_Exercise directions_:
Every record below should be repeated exactly. Omit the pictures.

_Data listing_:
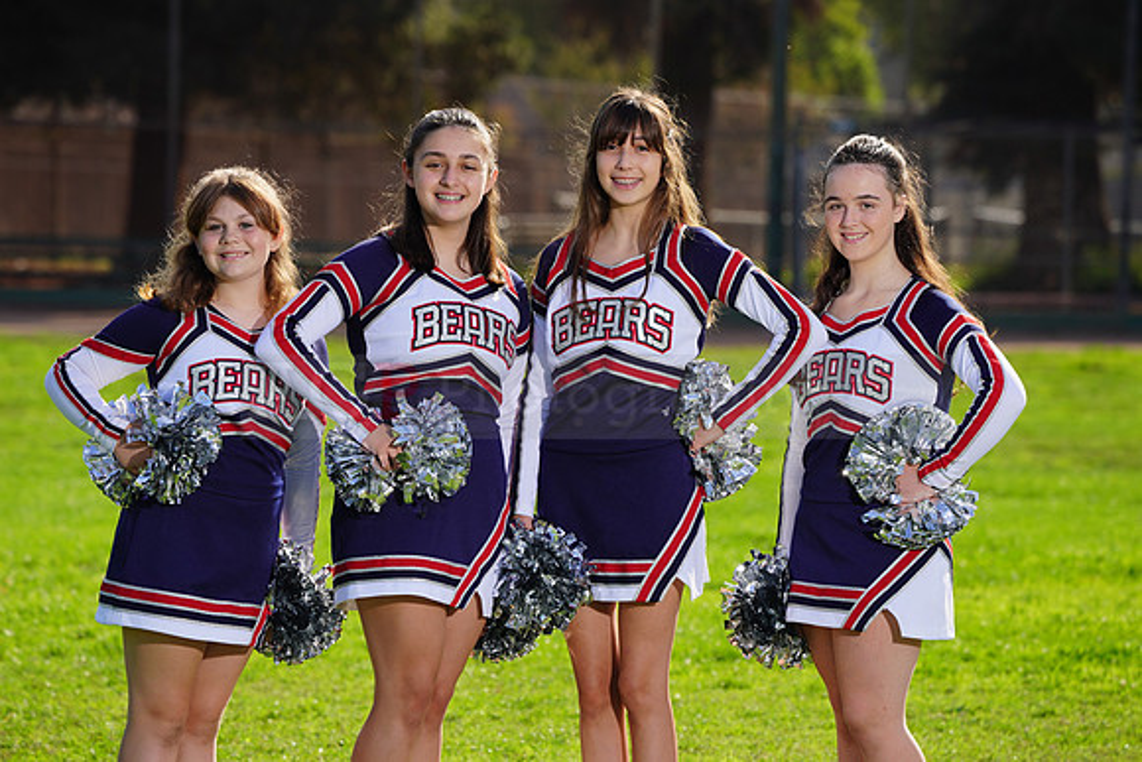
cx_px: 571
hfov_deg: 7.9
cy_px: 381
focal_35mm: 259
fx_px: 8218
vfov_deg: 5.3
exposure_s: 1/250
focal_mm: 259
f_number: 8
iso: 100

_Solution to this task_:
cx_px: 571
hfov_deg: 7.9
cy_px: 381
focal_35mm: 259
fx_px: 8218
vfov_deg: 5.3
exposure_s: 1/250
focal_mm: 259
f_number: 8
iso: 100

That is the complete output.